The menisci are important structures in the knee that function as shock absorbers and bushings to improve the congruency of the knee (Figure 1). Previously it was common to excise them when they were torn. More recently however techniques have been developed o repair them arthroscopically illustrating the recognition it now enjoys as an important structure of the knee.
The menisci are C-shaped structures sitting on the tibial plateau. They are attached to the capsule on their outside and to the tibiain the front and back (Figure 1). They are well supplied by a plexus of arteries, veins and nerves. The blood supply is richest at the edges (the red zone) and poor towards the centre (white zone). Consequently the periphery heals better than the centre.
Figure 1. The knee is surrounded by a plexus of vessels (red-artery, blue-vein, yellow nerves). Any one of these can get injured in the process of meniscal repairs (left panel). The menisci function as bushings or bumpers around the edges of the knee to improve shock absorbency and congruency (right, top). The blood supply to the knee is marked by an inner dis-vascular third (while zone, w), an outer vascular third (red zone, r) and the intervening red-white (rw) zone.
Clinical evaluation is the best indicator of a meniscal tear. Patients with meniscal tears usually have pain on the line of the joint. Some may have locking or the inability to straighten the knee in a springy way. Based on these symptoms alone an arthroscope may be warranted. Some patients may however need an MRI to be assured that an operation is necessary. This can be a double edged sword however as false negative scans (ie. the scans are read as normal when in fact there is a tear) are not infrequent. When in doubt the clinical evaluation takes precedence over the MRI (Figure 2).
Figure 2. The typical MRI views to evaluate a meniscal tear are the coronal (upper row) and saggittal sections. On the coronal sections one can readitly determine menisco-capsular (red zone tears). The saggittal sections show the anterior and posterior sections of the menisci as two triaangles or bow-tie.
Meniscal tears are usually managed arthroscopically in this day. This involves the creation of two portals usually but sometimes in difficult locations addition portals may be necessary. Two types of repairs are described. In all-in repairs, the tear is visualised and secured with with some kind of suture anchor completely arthroscopically. In my practice this is feasible in ninety-five percent of the time. Very occasionally an inside out technique is performed where the sutures are deployed arthroscopically but tied in plain site on the outside. This runs the risk of snagging one of the sensory nerves described above. Injuring the nerve in this way can be painful but it is rarely necessary to have repeat surgery to undo the knots. When the tears are ragged or in the white zone (Figure 3a and b)they are best trimmed back to a normal contour of the meniscus. If however, they are in the red or red-white zone they can be repaired with good likelihood of healing (Figure 3c and d).
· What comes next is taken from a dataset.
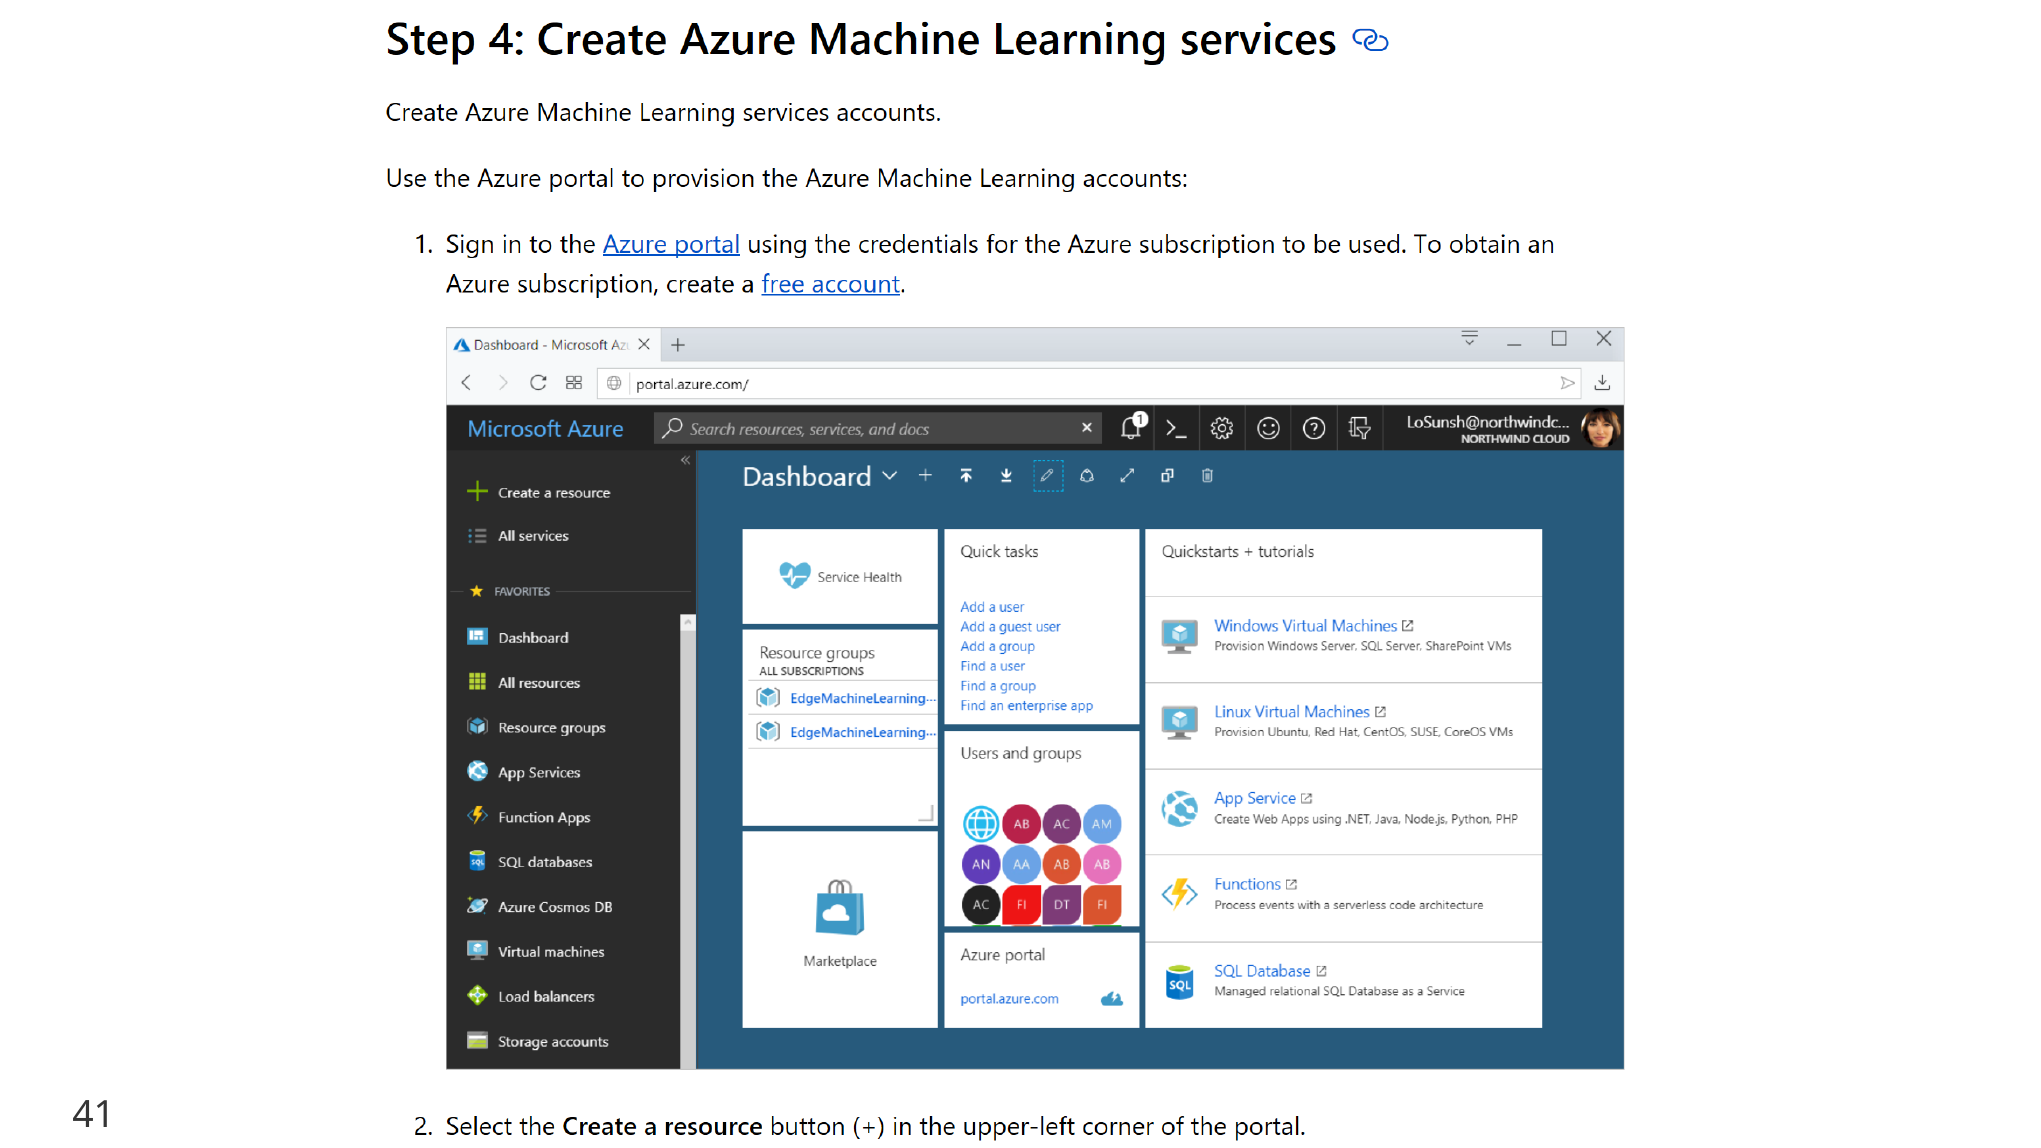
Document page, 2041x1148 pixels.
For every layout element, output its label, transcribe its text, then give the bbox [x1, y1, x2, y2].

slide_number 41 [57, 1082, 365, 1144]
picture [365, 0, 1675, 1148]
Figure 3. Depending on how the tears appear, different treatments are advocated. Raggedy tears (a) are best trimmed back to a stable edge. White zone tears are best trimmed back to a stable edge as they heal poorly if repaired due to poor blood supply. Red zone (d) and red-white tears should be repaired although the latter hav a lower healing rate.
Meniscal repairs are simple procedures that can be done expediently with minimal complications and good expectation of recovery. Post-operatively, patients should be appropriately rehabilitated but should expect to return to sport by 3 months.
Figure 4 (video). A video demonstrating the technique of medial meniscus tear repair using an "all in" technique.
Figure 5 (video). A video demonstrating the technique of medial meniscus tear repair in the anterior horn. This is a very rare occurrence in less than 5% of cases.